Кусты затрещали, но любвеобильный дворянин не показался.
— Кто это?
— Боярыня Морозова, а которую щупал — княгиня Урусова.
— Мать честная! — Иван выскочил из куста, хватаясь за голову. — Мать честная! Пропала моя головушка.
— И пропала бы. Да большим дуракам везет. Не станет Федосья Прокопьевна дураку мстить. Захотела бы — вот на этом суку уже висел бы давно.
— Михайла, погляди за конем! — попросил вдруг Иван и опрометью кинулся обратно в кусты.
— Да ты никак медвежью болезнь подхватил! — невесело рассмеялся Одоевский.
И подумал вдруг:
«А боярыня-то, Федосья Прокопьевна, меня помоложе будет».
Полы вчера вымыли анисовой водой, и в спальне стоял бодрый дух вольного лета. Алексей Михайлович улыбнулся и уже готов был встать, чтобы тотчас найти какое-то доброе дело и сделать его с радостью, да не встал. И вздоху не дал выйти из груди, чтоб невзначай не облегчить сразу же потяжелевшее сердце.
Не всякий день и у царя хорош. Только есть ли они, хорошие дни, у человека, чьим именем и секут, и казнят, и в Сибирь спроваживают? День у царя тот хорош, если призадуматься недосуг…
Как ни тянул Алексей Михайлович с Нероновым изветом на Никона, а дальше тянуть невозможно, на сегодня собор назначен. Ох ты боже мой! Воистину, что написано пером — не вырубишь топором. Иное чернильное дело огня лютей и камня много крепче. Беда была в том, что Алексей Михайлович ни в одном слове старика Неронова, честнейшей, ангельской души христианина, не усомнился. Никон мог сказать, что на царя он и плюет, и сморкает. Мог не мог, а так вот и брякнул при всем святом соборе. Однако правда та была — малая, большая правда — сам Никон.
«И я ведь, бывает, разгорячась, попу по морде съезжу, коль службу перепутает, — подумал вдруг Алексей Михайлович и ухватился за мыслишку. — Не снимаю же я с себя за гадкое рукоприкладство голову. Не со зла ведь? Кровь кипит. Густая кровь. А у Никона она небось вдвое гуще».
Государь думал о Никоне. И тот, как святоярый столб, вставал перед его взором, накладываясь на веселую картину тысячекупольной Москвы и протекая еще выше и дальше на земли великого русского царства, и все ширясь, ширясь, озаряя неведомые темные пространства иных стран, иных народов.
Это ведь и подумать страшно — приять под руку Войско Запорожское!
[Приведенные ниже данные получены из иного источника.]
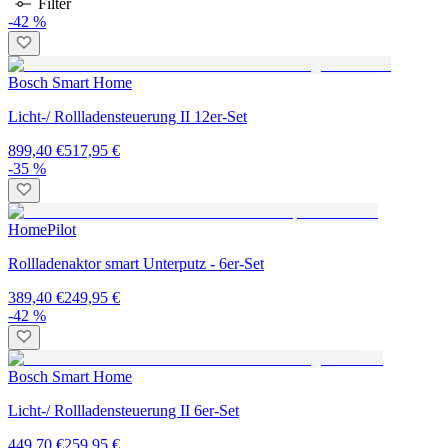
Filter
-42 %
Bosch Smart Home
Licht-/ Rollladensteuerung II 12er-Set
899,40 €
517,95 €
-35 %
HomePilot
Rollladenaktor smart Unterputz - 6er-Set
389,40 €
249,95 €
-42 %
Bosch Smart Home
Licht-/ Rollladensteuerung II 6er-Set
449,70 €
259,95 €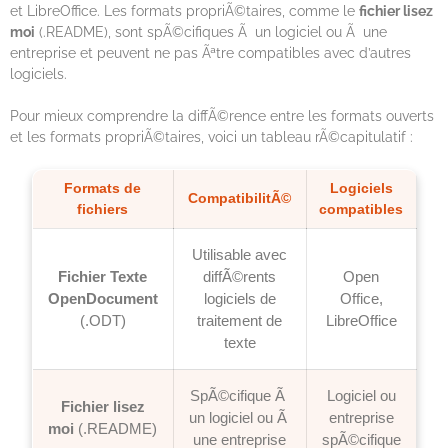
et LibreOffice. Les formats propriÃ©taires, comme le
fichier lisez
moi
(.README), sont spÃ©cifiques Ã un logiciel ou Ã une
entreprise et peuvent ne pas Ãªtre compatibles avec d’autres
logiciels.
Pour mieux comprendre la diffÃ©rence entre les formats ouverts
et les formats propriÃ©taires, voici un tableau rÃ©capitulatif :
Formats de
Logiciels
CompatibilitÃ©
fichiers
compatibles
Utilisable avec
Fichier Texte
diffÃ©rents
Open
OpenDocument
logiciels de
Office,
(.ODT)
traitement de
LibreOffice
texte
SpÃ©cifique Ã
Logiciel ou
Fichier lisez
un logiciel ou Ã
entreprise
moi
(.README)
une entreprise
spÃ©cifique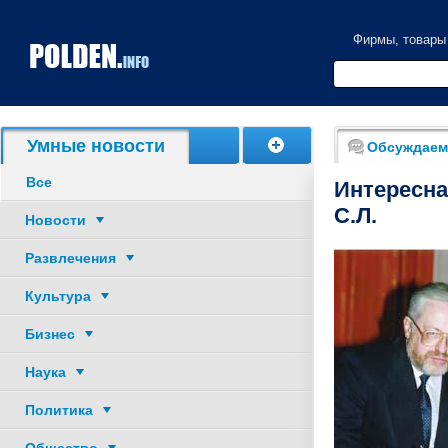
Фирмы, товары
Умные новости
Обсуждаем
Все
Интересна
С.Л.
Новости
Развлечения
Культура
Бизнес
Наука
Политика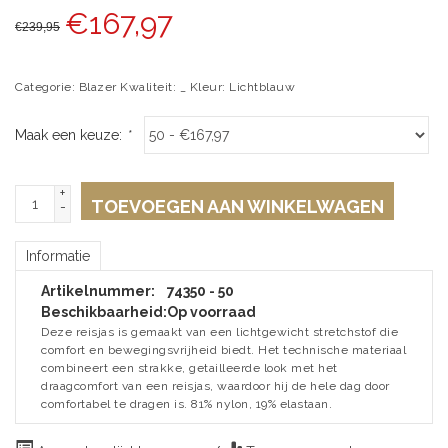
€
167,97
€
239,95
Categorie: Blazer Kwaliteit: _ Kleur: Lichtblauw
Maak een keuze:
*
+
TOEVOEGEN AAN WINKELWAGEN
-
Informatie
Artikelnummer:
74350 - 50
Beschikbaarheid:
Op voorraad
Deze reisjas is gemaakt van een lichtgewicht stretchstof die
comfort en bewegingsvrijheid biedt. Het technische materiaal
combineert een strakke, getailleerde look met het
draagcomfort van een reisjas, waardoor hij de hele dag door
comfortabel te dragen is. 81% nylon, 19% elastaan.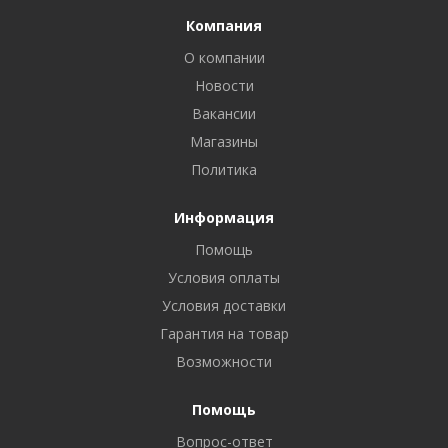
Компания
О компании
Новости
Вакансии
Магазины
Политика
Информация
Помощь
Условия оплаты
Условия доставки
Гарантия на товар
Возможности
Помощь
Вопрос-ответ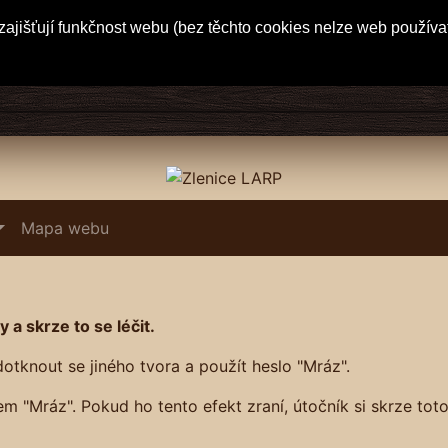
ajišťují funkčnost webu (bez těchto cookies nelze web používa
Mapa webu
a skrze to se léčit.
otknout se jiného tvora a použít heslo "Mráz".
"Mráz". Pokud ho tento efekt zraní, útočník si skrze toto 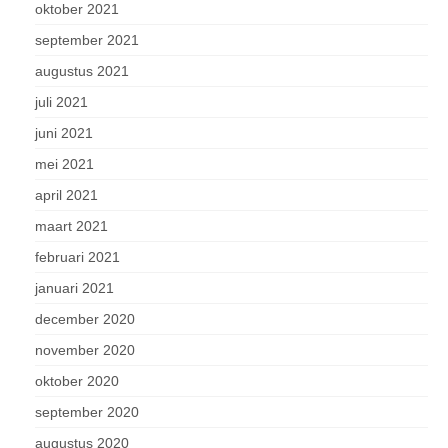
oktober 2021
september 2021
augustus 2021
juli 2021
juni 2021
mei 2021
april 2021
maart 2021
februari 2021
januari 2021
december 2020
november 2020
oktober 2020
september 2020
augustus 2020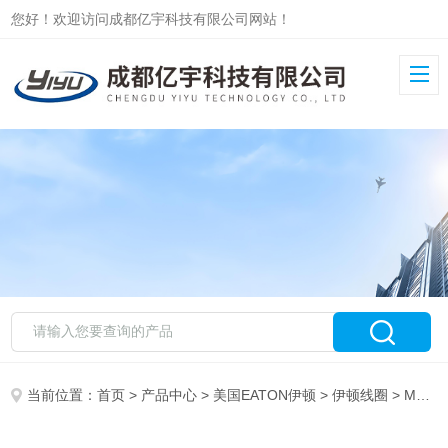
您好！欢迎访问成都亿宇科技有限公司网站！
当前位置：
首页
>
产品中心
>
美国EATON伊顿
>
伊顿线圈
> MCSCP012DW0B0010库存EATON伊顿电磁阀线圈MCSCP012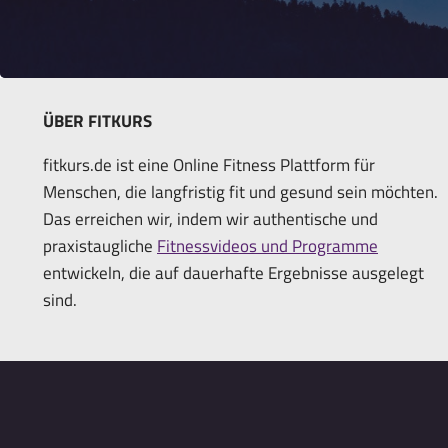
ÜBER FITKURS
fitkurs.de ist eine Online Fitness Plattform für
Menschen, die langfristig fit und gesund sein möchten.
Das erreichen wir, indem wir authentische und
praxistaugliche
Fitnessvideos und Programme
entwickeln, die auf dauerhafte Ergebnisse ausgelegt
sind.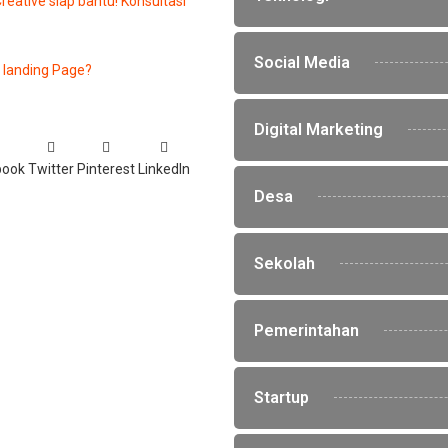
eative siap bantu! Konsultasi
Social Media
 landing Page?
Digital Marketing
book
Twitter
Pinterest
LinkedIn
Desa
Sekolah
Pemerintahan
Startup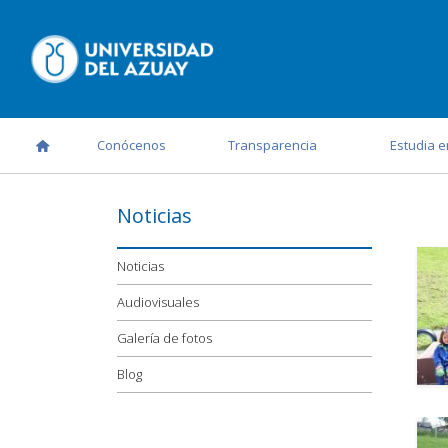
Conócenos
Transparencia
Estudia e
Noticias
Noticias
Audiovisuales
Galería de fotos
Blog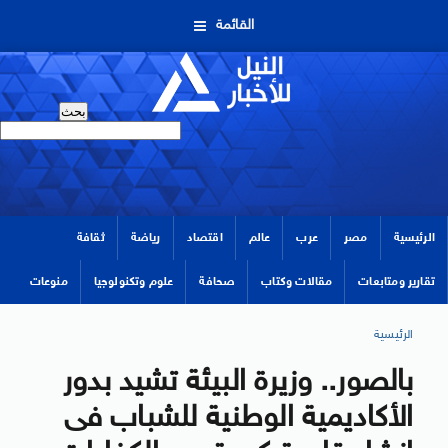
القائمة
الرئيسية
مصر
عرب
عالم
اقتصاد
رياضة
ثقافة
تقارير ومتابعات
مقالات وكتاب
صحافة
علوم وتكنولوجيا
منوعات
الرئيسية
بالصور.. وزيرة البيئة تشيد بدور
الأكاديمية الوطنية للشباب فى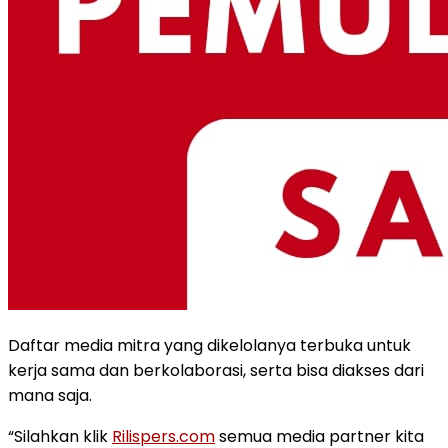
Daftar media mitra yang dikelolanya terbuka untuk
kerja sama dan berkolaborasi, serta bisa diakses dari
mana saja.
“Silahkan klik
Rilispers.com
semua media partner kita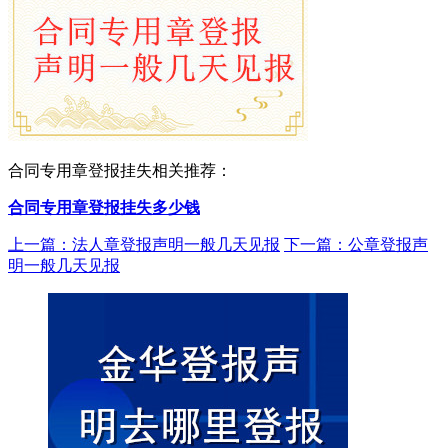
合同专用章登报挂失相关推荐：
合同专用章登报挂失多少钱
上一篇：法人章登报声明一般几天见报
下一篇：公章登报声
明一般几天见报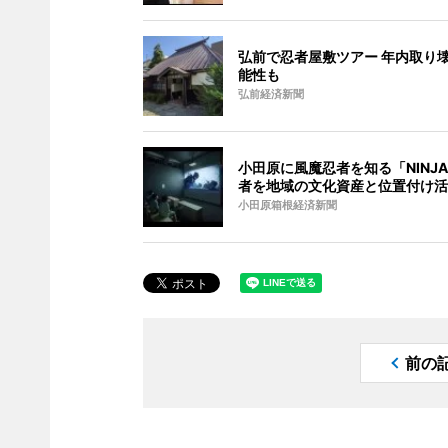
弘前で忍者屋敷ツアー 年内取り
能性も
弘前経済新聞
小田原に風魔忍者を知る「NINJA
者を地域の文化資産と位置付け活
小田原箱根経済新聞
前の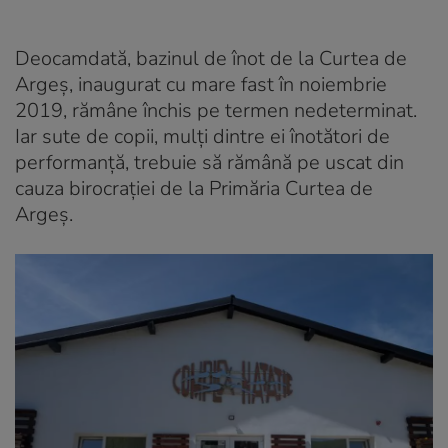
Deocamdată, bazinul de înot de la Curtea de
Argeș, inaugurat cu mare fast în noiembrie
2019, rămâne închis pe termen nedeterminat.
Iar sute de copii, mulți dintre ei înotători de
performanță, trebuie să rămână pe uscat din
cauza birocrației de la Primăria Curtea de
Argeș.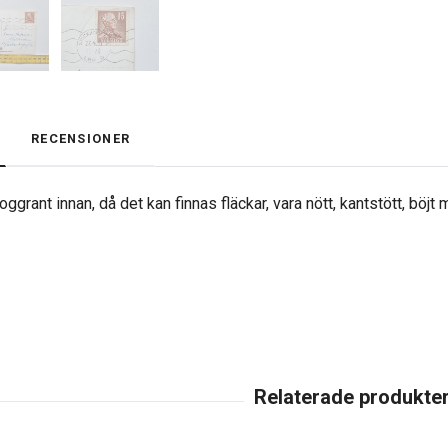
RECENSIONER
ggrant innan, då det kan finnas fläckar, vara nött, kantstött, böjt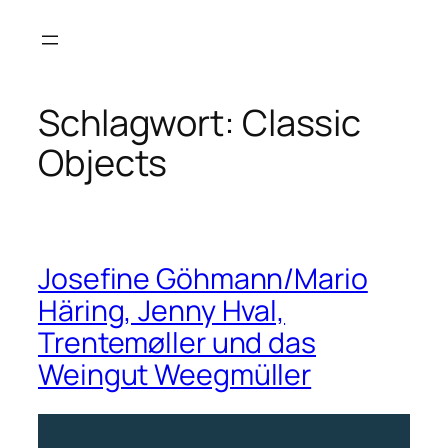
Zum
Inhalt
springen
Schlagwort:
Classic
Objects
Josefine Göhmann/Mario
Häring, Jenny Hval,
Trentemøller und das
Weingut Weegmüller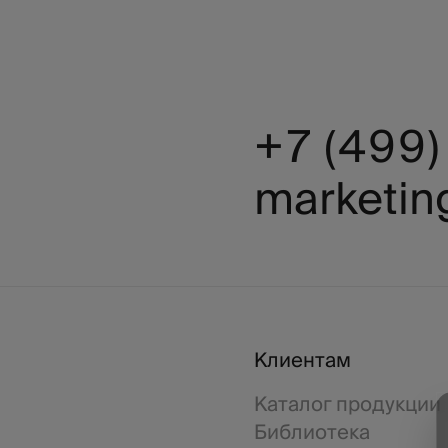
+7 (499
marketin
Клиентам
Каталог продукции
Библиотека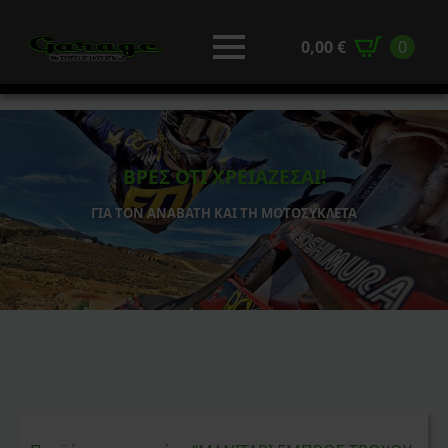
0,00
€
0
ΒΡΕΣ ΟΤΙ ΧΡΕΙΑΖΕΣΑΙ!
ΓΙΑ ΤΟΝ ΑΝΑΒΑΤΗ ΚΑΙ ΤΗ ΜΟΤΟΣΥΚΛΕΤΑ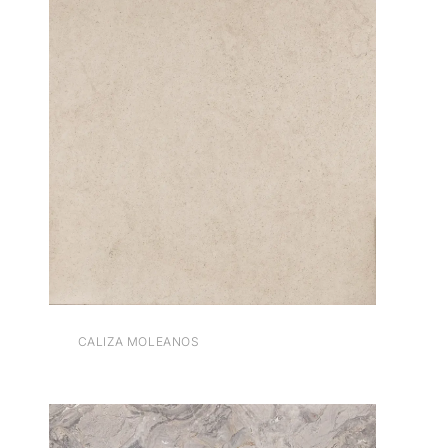
CALIZA MOLEANOS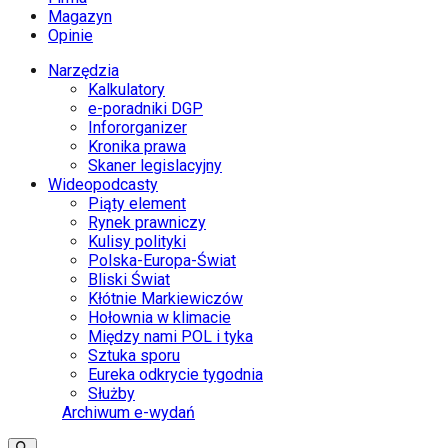
Magazyn
Opinie
Narzędzia
Kalkulatory
e-poradniki DGP
Infororganizer
Kronika prawa
Skaner legislacyjny
Wideopodcasty
Piąty element
Rynek prawniczy
Kulisy polityki
Polska-Europa-Świat
Bliski Świat
Kłótnie Markiewiczów
Hołownia w klimacie
Między nami POL i tyka
Sztuka sporu
Eureka odkrycie tygodnia
Służby
Archiwum e-wydań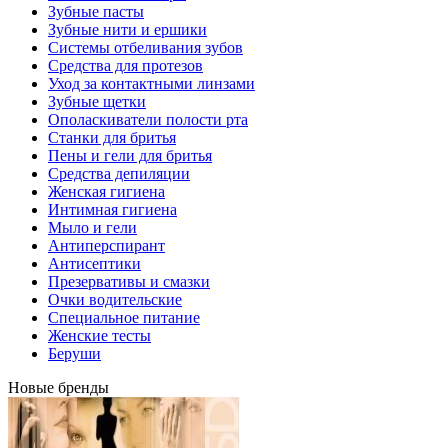
Зубные пасты
Зубные нити и ершики
Системы отбеливания зубов
Средства для протезов
Уход за контактными линзами
Зубные щетки
Ополаскиватели полости рта
Станки для бритья
Пены и гели для бритья
Средства депиляции
Женская гигиена
Интимная гигиена
Мыло и гели
Антиперспирант
Антисептики
Презервативы и смазки
Очки водительские
Специальное питание
Женские тесты
Беруши
Новые бренды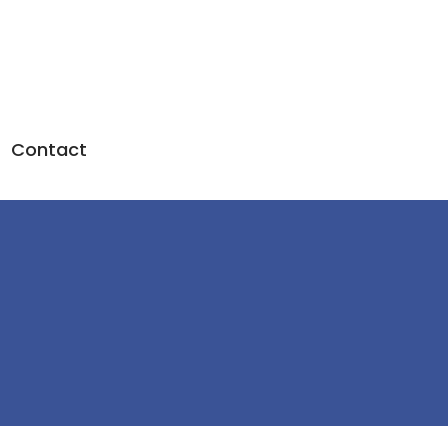
Contact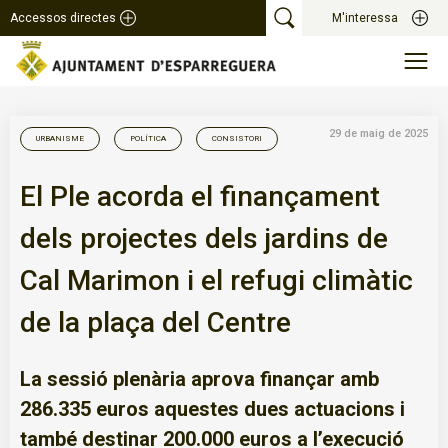
Accessos directes
M'interessa
29 de maig de 2025
URBANISME
POLÍTICA
CONSISTORI
El Ple acorda el finançament
dels projectes dels jardins de
Cal Marimon i el refugi climàtic
de la plaça del Centre
La sessió plenària aprova finançar amb
286.335 euros aquestes dues actuacions i
també destinar 200.000 euros a l’execució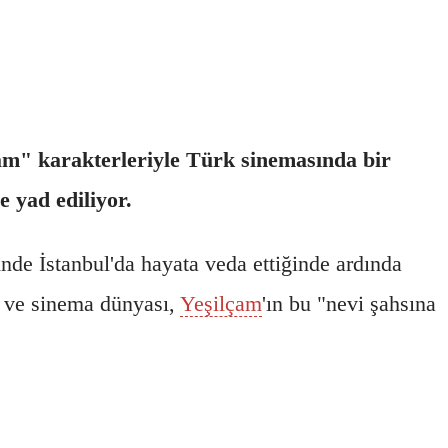
dam" karakterleriyle Türk sinemasında bir
 yad ediliyor.
inde İstanbul'da hayata veda ettiğinde ardında
ri ve sinema dünyası,
Yeşilçam
'ın bu "nevi şahsına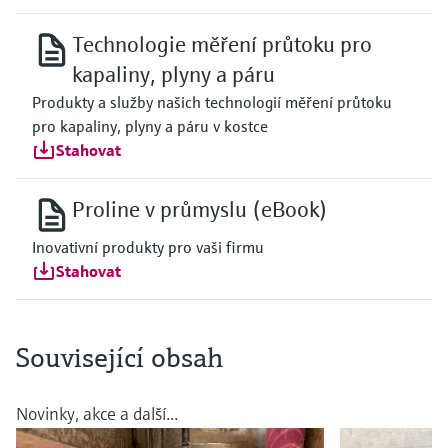
Technologie měření průtoku pro
kapaliny, plyny a páru
Produkty a služby našich technologií měření průtoku
pro kapaliny, plyny a páru v kostce
Stahovat
Proline v průmyslu (eBook)
Inovativní produkty pro vaši firmu
Stahovat
Související obsah
Novinky, akce a další...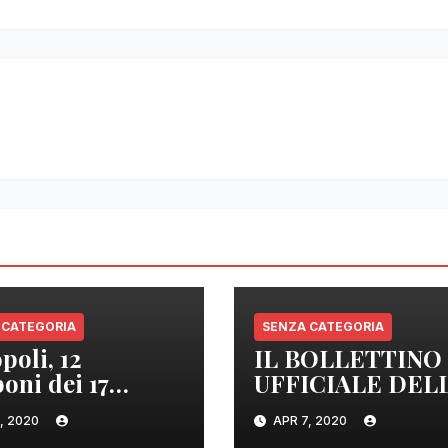
 CATEGORIA
SENZA CATEGORIA
poli, 12
IL BOLLETTINO
oni dei 17
UFFICIALE DEL
izzati sono
REGIONE
, 2020
APR 7, 2020
tivi
CAMPANIA DEL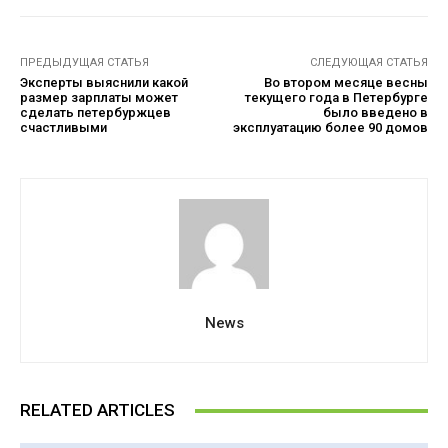
ПРЕДЫДУЩАЯ СТАТЬЯ
СЛЕДУЮЩАЯ СТАТЬЯ
Эксперты выяснили какой
Во втором месяце весны
размер зарплаты может
текущего года в Петербурге
сделать петербуржцев
было введено в
счастливыми
эксплуатацию более 90 домов
News
RELATED ARTICLES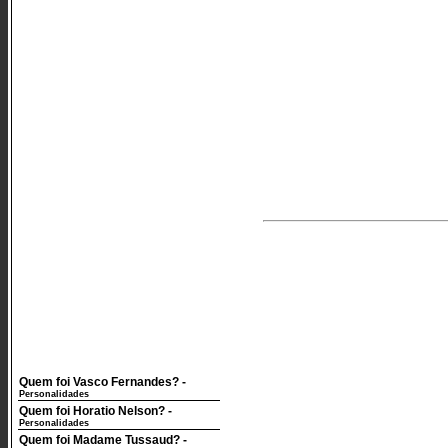
Quem foi Vasco Fernandes?
-
Personalidades
Quem foi Horatio Nelson?
-
Personalidades
Quem foi Madame Tussaud?
-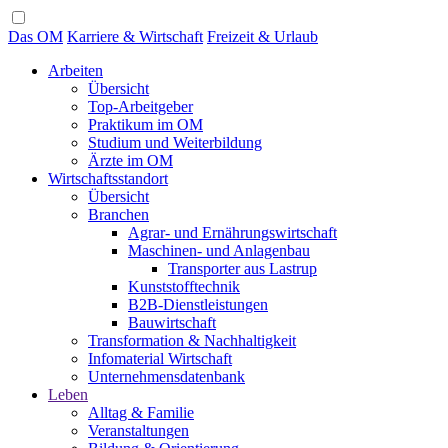
Das OM
Karriere & Wirtschaft
Freizeit & Urlaub
Arbeiten
Übersicht
Top-Arbeitgeber
Praktikum im OM
Studium und Weiterbildung
Ärzte im OM
Wirtschaftsstandort
Übersicht
Branchen
Agrar- und Ernährungswirtschaft
Maschinen- und Anlagenbau
Transporter aus Lastrup
Kunststofftechnik
B2B-Dienstleistungen
Bauwirtschaft
Transformation & Nachhaltigkeit
Infomaterial Wirtschaft
Unternehmensdatenbank
Leben
Alltag & Familie
Veranstaltungen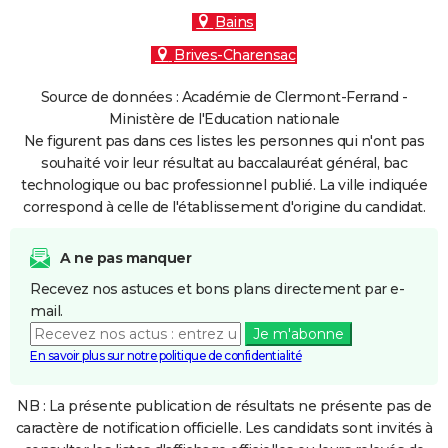
Bains
Brives-Charensac
Source de données : Académie de Clermont-Ferrand -
Ministère de l'Education nationale
Ne figurent pas dans ces listes les personnes qui n'ont pas
souhaité voir leur résultat au baccalauréat général, bac
technologique ou bac professionnel publié. La ville indiquée
correspond à celle de l'établissement d'origine du candidat.
A ne pas manquer
Recevez nos astuces et bons plans directement par e-
mail.
Je m'abonne
En savoir plus sur notre politique de confidentialité
NB : La présente publication de résultats ne présente pas de
caractère de notification officielle. Les candidats sont invités à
А Никон — глазом не моргнул. И хоть дело еще не устроилось окончательно, но в то же время и свершилось. Потому что слово сказано: принимаем вас под государскую руку. И быть многим иным великим делам, покуда будет Никон.
В это Алексей Михайлович веровал, и нельзя ему было расстаться со своим светочем.
Но что за неудобство! Предстояло решить судьбу Неронова. А Неронов-то стоял за величие и неприкосновенность царского имени! Взять сторону Никона — согласиться с тем, что патриарх вправе и плевать, и сморкать на сам царский титул. Защитить Неронова — всех недовольных попов на Никона напустить. И с протопопом Логином незадача. Перехватил патриарх! Явное дело — перехватил. А как решить все к общему удовольствию?
Нет, не хотелось царю вставать в тот день с постели. Но ведь не болен и лениться не привык.
Встал. Вспомнил, что сегодня ему исповедоваться у духовника.
Вздохнул. Свой же духовник, перед которым сердце облегчал, ныне как вериги.
Не мог царь прямо в глаза Стефану Вонифатьевичу смотреть. Никон на Стефана много недоброго уже наговорил. Советовал, не церемонясь, поменять духовника. А как так можно? Стефан Вонифатьевич все тот же, никакой вины за ним нет…
Как на пытку, шел царь на исповедь. Нечестивцем себя чувствовал, разнесчастным нечестивцем!